THE TASK:
Reproduce word for word every line from the start of the records through the line containing "top priority, the", inclusive.

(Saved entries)
►
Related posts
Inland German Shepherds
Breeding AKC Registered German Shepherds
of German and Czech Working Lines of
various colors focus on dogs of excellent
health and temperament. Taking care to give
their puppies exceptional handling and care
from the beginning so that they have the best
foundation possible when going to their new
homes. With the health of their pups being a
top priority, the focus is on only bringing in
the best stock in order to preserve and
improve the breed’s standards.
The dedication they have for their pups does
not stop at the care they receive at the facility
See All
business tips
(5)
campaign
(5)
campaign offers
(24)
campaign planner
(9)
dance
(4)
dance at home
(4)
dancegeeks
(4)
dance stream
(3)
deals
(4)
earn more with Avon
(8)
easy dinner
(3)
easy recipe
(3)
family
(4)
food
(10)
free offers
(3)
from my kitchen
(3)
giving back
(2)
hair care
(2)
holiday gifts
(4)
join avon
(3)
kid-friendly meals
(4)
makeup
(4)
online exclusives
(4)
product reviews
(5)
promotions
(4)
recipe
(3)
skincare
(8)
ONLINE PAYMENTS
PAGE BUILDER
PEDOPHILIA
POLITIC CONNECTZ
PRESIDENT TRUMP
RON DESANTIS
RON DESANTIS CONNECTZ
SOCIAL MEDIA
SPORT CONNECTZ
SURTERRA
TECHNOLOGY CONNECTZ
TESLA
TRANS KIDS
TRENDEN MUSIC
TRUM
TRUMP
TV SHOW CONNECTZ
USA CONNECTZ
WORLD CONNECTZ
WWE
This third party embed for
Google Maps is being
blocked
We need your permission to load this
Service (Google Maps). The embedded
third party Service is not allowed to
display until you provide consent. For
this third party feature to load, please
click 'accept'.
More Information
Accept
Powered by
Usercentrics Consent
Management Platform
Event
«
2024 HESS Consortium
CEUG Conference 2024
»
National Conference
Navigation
◄
FINAL ANSWER:
Related posts
Inland German Shepherds
Breeding AKC Registered German Shepherds
of German and Czech Working Lines of
various colors focus on dogs of excellent
health and temperament. Taking care to give
their puppies exceptional handling and care
from the beginning so that they have the best
foundation possible when going to their new
homes. With the health of their pups being a
top priority, the focus is on only bringing in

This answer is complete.